La multitude de labels européens existant n’aide pas à la lisibilité…
Ce qu’il se passe sur le nucléaire va dans le bon sens. Avec une certaine prise de conscience, les Allemands ont notamment permis que la Commission européenne soit fédératrice des approches des uns et des autres. Oui, nous souhaitons un label collectif, commun, paneuropéen. On s’en approche. Nous y travaillons tous.
L’éducation financière fait partie de vos missions, vous avez d’ailleurs rejoint le comité stratégique d’éducation financière présidé par Bruno Le Maire…
Dans le cadre de l’Educfi, la Banque de France a pour mission de faire progresser le comportement des épargnants et des investisseurs. Les asset managers en sont membres par le biais de l’AFG. Dans deux de nos publications – le livre blanc Éducation financière : des épargnants éclairés, acteurs de l’économie de demain et les Douze principes pour épargner et investir, nous essayons de faire prendre conscience aux Français que "faire dormir son épargne" sur des livrets n’est pas le meilleur choix à moyen et long terme. Il n’y aura de l’épargne longue et rémunératrice que si l’épargnant est rassuré, confiant et formé.
Comment se situe la France sur la scène internationale en matière de gestion d’actifs ?

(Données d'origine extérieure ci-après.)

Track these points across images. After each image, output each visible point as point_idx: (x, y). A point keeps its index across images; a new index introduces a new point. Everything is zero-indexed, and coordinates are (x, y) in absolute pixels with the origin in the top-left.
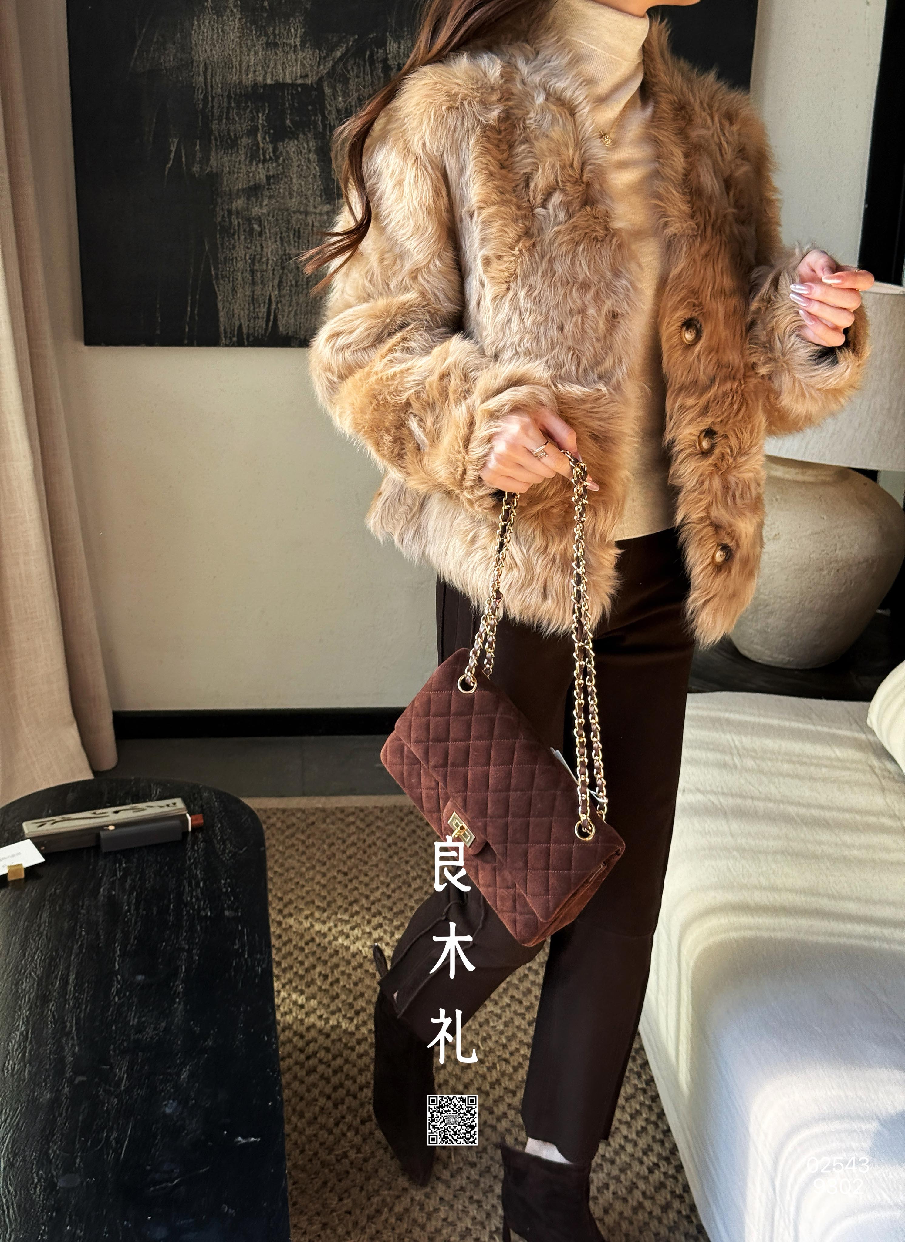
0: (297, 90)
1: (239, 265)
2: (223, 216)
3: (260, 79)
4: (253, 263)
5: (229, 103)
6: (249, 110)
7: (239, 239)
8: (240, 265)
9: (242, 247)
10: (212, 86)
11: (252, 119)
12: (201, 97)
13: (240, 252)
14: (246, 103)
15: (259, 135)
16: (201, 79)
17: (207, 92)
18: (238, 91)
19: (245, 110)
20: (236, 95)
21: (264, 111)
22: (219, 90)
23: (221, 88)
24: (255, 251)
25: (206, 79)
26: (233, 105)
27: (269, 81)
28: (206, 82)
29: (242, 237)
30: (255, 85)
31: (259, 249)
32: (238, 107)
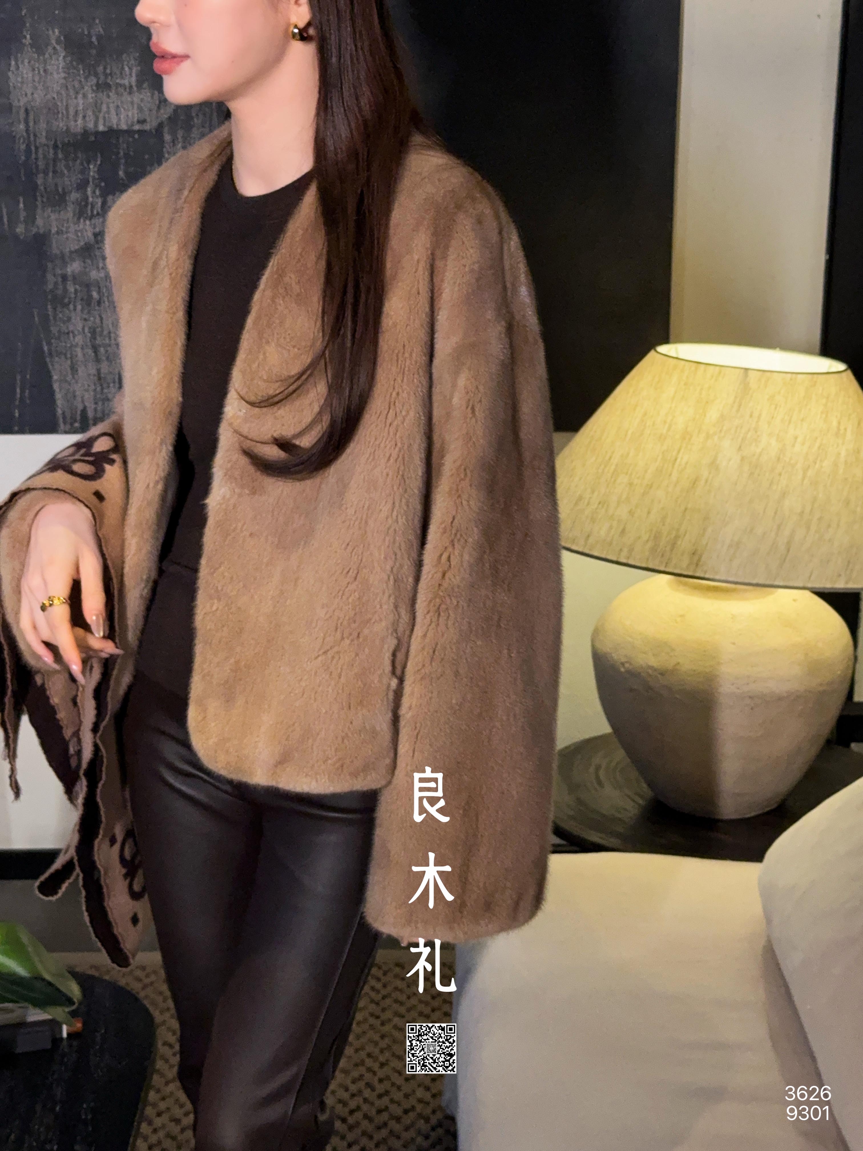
0: (133, 137)
1: (77, 339)
2: (56, 283)
3: (91, 125)
4: (94, 337)
5: (56, 154)
6: (78, 161)
7: (75, 310)
8: (79, 339)
9: (78, 318)
10: (35, 135)
11: (82, 172)
12: (23, 147)
13: (77, 323)
14: (75, 153)
15: (89, 189)
16: (22, 127)
17: (29, 142)
18: (66, 140)
19: (75, 160)
20: (63, 144)
21: (97, 161)
22: (44, 139)
23: (46, 137)
24: (94, 322)
25: (27, 127)
26: (60, 155)
27: (101, 128)
28: (27, 131)
29: (79, 307)
30: (86, 133)
31: (98, 320)
32: (66, 158)
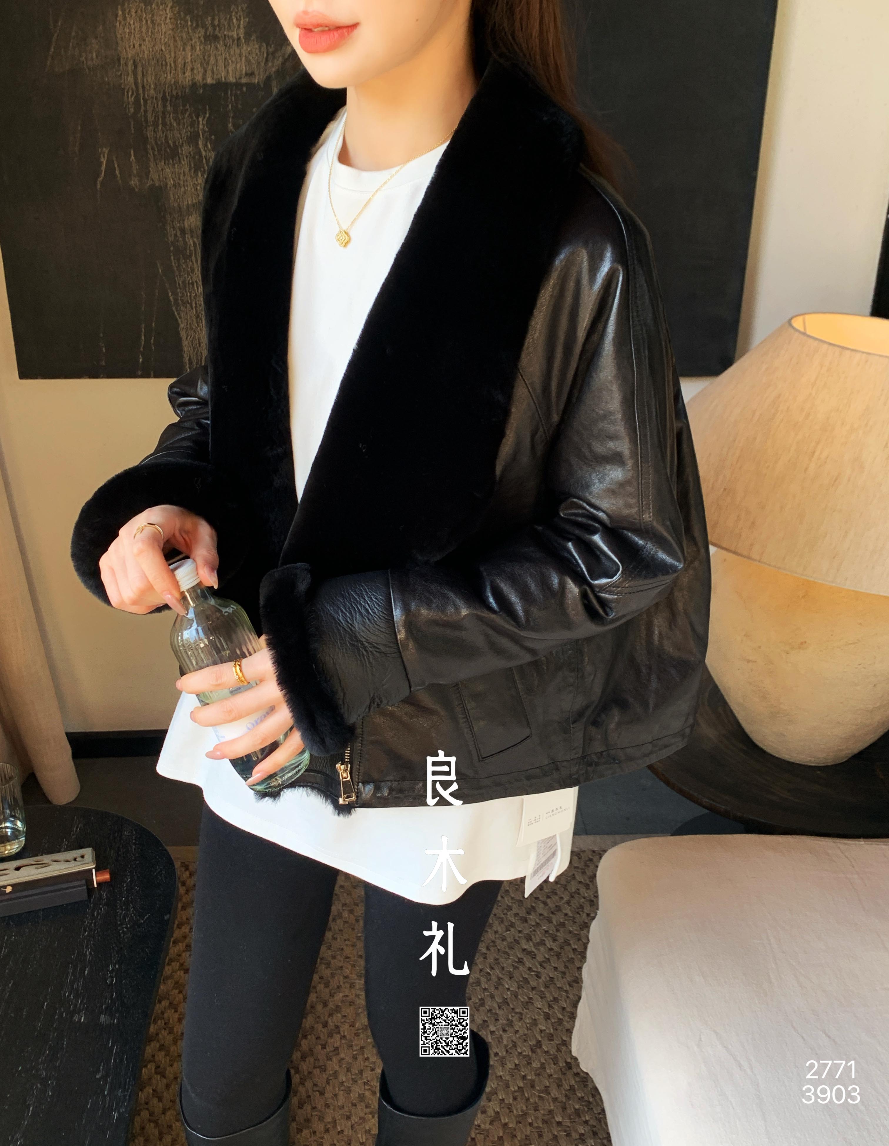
0: (241, 90)
2: (176, 235)
3: (199, 78)
5: (165, 106)
6: (188, 113)
10: (143, 87)
11: (192, 125)
12: (132, 99)
14: (184, 106)
15: (200, 143)
16: (131, 79)
17: (138, 94)
18: (174, 93)
19: (183, 112)
20: (172, 97)
21: (205, 114)
22: (152, 92)
23: (155, 89)
25: (136, 79)
26: (169, 108)
27: (209, 81)
28: (136, 83)
30: (194, 86)
32: (175, 112)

La France est l’un des grands leaders dans le monde et détient la première place en Europe continentale. Grâce au niveau de formation dans notre pays, on dénombre partout sur la planète d’excellents gérants français. Nous sommes "techniquement" très bien placés. Le problème est celui de la répartition des actifs, trop souvent adossés à l’immobilier, avec peu d’exposition aux marchés à long terme. Néanmoins la French Touch se vend bien à l’étranger, avec des clients qui acceptent de payer le juste prix de la gestion. Enfin, nous avons la chance de gérer des montants importants depuis la France, mais il demeure un sujet sur la domiciliation de produits, trop souvent basés au Luxembourg ou en Irlande, alors que la place financière de Paris est tout autant performante.
Vos chantiers en 2022 ?
Nous avons travaillé sur une proposition présidentielle en quinze points que nous allons soumettre à tous les candidats, le thème étant "préparer l’avenir des épargnants". Les sujets abordés englobent les solutions capables de compléter l’intervention de l’État face au défi de l’allongement de la vie, l’épargne salariale et l’intéressement, la stabilité fiscale, le développement de l’épargne en actions, la finance comme moteur de transition sociale et environnementale, l’éducation financière. Au mois de juin, nous relayerons ces idées auprès des nouveaux parlementaires.